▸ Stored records
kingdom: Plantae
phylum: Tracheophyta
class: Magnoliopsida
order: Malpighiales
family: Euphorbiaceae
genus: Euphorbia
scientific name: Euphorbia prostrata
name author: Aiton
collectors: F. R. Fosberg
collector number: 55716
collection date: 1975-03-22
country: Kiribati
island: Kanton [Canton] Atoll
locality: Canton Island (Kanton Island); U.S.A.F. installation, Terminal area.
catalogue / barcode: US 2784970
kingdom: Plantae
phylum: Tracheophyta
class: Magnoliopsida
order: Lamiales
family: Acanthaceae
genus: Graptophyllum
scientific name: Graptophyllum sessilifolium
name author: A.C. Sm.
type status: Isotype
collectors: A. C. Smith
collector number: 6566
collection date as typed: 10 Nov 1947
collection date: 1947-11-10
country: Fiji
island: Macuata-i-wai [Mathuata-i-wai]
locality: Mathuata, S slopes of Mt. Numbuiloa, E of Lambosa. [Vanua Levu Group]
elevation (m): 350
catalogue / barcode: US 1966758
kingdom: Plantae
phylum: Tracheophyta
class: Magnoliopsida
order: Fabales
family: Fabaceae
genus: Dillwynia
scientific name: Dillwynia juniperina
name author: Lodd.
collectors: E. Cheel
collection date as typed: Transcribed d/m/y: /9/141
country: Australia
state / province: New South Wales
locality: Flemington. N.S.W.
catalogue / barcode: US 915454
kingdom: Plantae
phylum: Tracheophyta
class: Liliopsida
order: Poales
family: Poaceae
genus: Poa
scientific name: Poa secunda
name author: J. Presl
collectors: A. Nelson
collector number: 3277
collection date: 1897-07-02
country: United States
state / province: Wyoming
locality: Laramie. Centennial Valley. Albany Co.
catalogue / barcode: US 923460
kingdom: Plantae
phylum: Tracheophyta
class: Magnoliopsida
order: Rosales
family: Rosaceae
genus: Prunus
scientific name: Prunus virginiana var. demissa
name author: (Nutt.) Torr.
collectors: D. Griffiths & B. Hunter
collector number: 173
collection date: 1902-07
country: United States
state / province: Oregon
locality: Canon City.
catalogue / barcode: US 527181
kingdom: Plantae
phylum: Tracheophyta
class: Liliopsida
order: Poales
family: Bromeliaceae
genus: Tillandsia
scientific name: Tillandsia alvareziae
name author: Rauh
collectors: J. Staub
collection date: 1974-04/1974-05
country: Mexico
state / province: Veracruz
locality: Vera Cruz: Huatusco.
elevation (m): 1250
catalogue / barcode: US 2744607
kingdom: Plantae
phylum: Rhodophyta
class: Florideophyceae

▸ TO DO
Copy every entry above line for line, without altering anything.

▸ RIGHT ANSWER
kingdom: Plantae
phylum: Tracheophyta
class: Magnoliopsida
order: Malpighiales
family: Euphorbiaceae
genus: Euphorbia
scientific name: Euphorbia prostrata
name author: Aiton
collectors: F. R. Fosberg
collector number: 55716
collection date: 1975-03-22
country: Kiribati
island: Kanton [Canton] Atoll
locality: Canton Island (Kanton Island); U.S.A.F. installation, Terminal area.
catalogue / barcode: US 2784970
kingdom: Plantae
phylum: Tracheophyta
class: Magnoliopsida
order: Lamiales
family: Acanthaceae
genus: Graptophyllum
scientific name: Graptophyllum sessilifolium
name author: A.C. Sm.
type status: Isotype
collectors: A. C. Smith
collector number: 6566
collection date as typed: 10 Nov 1947
collection date: 1947-11-10
country: Fiji
island: Macuata-i-wai [Mathuata-i-wai]
locality: Mathuata, S slopes of Mt. Numbuiloa, E of Lambosa. [Vanua Levu Group]
elevation (m): 350
catalogue / barcode: US 1966758
kingdom: Plantae
phylum: Tracheophyta
class: Magnoliopsida
order: Fabales
family: Fabaceae
genus: Dillwynia
scientific name: Dillwynia juniperina
name author: Lodd.
collectors: E. Cheel
collection date as typed: Transcribed d/m/y: /9/141
country: Australia
state / province: New South Wales
locality: Flemington. N.S.W.
catalogue / barcode: US 915454
kingdom: Plantae
phylum: Tracheophyta
class: Liliopsida
order: Poales
family: Poaceae
genus: Poa
scientific name: Poa secunda
name author: J. Presl
collectors: A. Nelson
collector number: 3277
collection date: 1897-07-02
country: United States
state / province: Wyoming
locality: Laramie. Centennial Valley. Albany Co.
catalogue / barcode: US 923460
kingdom: Plantae
phylum: Tracheophyta
class: Magnoliopsida
order: Rosales
family: Rosaceae
genus: Prunus
scientific name: Prunus virginiana var. demissa
name author: (Nutt.) Torr.
collectors: D. Griffiths & B. Hunter
collector number: 173
collection date: 1902-07
country: United States
state / province: Oregon
locality: Canon City.
catalogue / barcode: US 527181
kingdom: Plantae
phylum: Tracheophyta
class: Liliopsida
order: Poales
family: Bromeliaceae
genus: Tillandsia
scientific name: Tillandsia alvareziae
name author: Rauh
collectors: J. Staub
collection date: 1974-04/1974-05
country: Mexico
state / province: Veracruz
locality: Vera Cruz: Huatusco.
elevation (m): 1250
catalogue / barcode: US 2744607
kingdom: Plantae
phylum: Rhodophyta
class: Florideophyceae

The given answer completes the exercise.